Goal of the exercise:
Down to the last word, output the records below, skipping any images.

Segment Start: Provided records

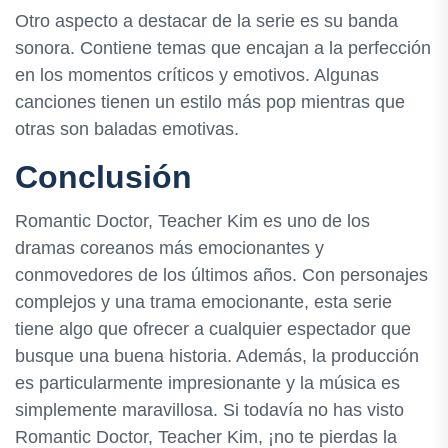
Otro aspecto a destacar de la serie es su banda
sonora. Contiene temas que encajan a la perfección
en los momentos críticos y emotivos. Algunas
canciones tienen un estilo más pop mientras que
otras son baladas emotivas.
Conclusión
Romantic Doctor, Teacher Kim es uno de los
dramas coreanos más emocionantes y
conmovedores de los últimos años. Con personajes
complejos y una trama emocionante, esta serie
tiene algo que ofrecer a cualquier espectador que
busque una buena historia. Además, la producción
es particularmente impresionante y la música es
simplemente maravillosa. Si todavía no has visto
Romantic Doctor, Teacher Kim, ¡no te pierdas la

Segment End: Provided records

Task response:
Otro aspecto a destacar de la serie es su banda
sonora. Contiene temas que encajan a la perfección
en los momentos críticos y emotivos. Algunas
canciones tienen un estilo más pop mientras que
otras son baladas emotivas.
Conclusión
Romantic Doctor, Teacher Kim es uno de los
dramas coreanos más emocionantes y
conmovedores de los últimos años. Con personajes
complejos y una trama emocionante, esta serie
tiene algo que ofrecer a cualquier espectador que
busque una buena historia. Además, la producción
es particularmente impresionante y la música es
simplemente maravillosa. Si todavía no has visto
Romantic Doctor, Teacher Kim, ¡no te pierdas la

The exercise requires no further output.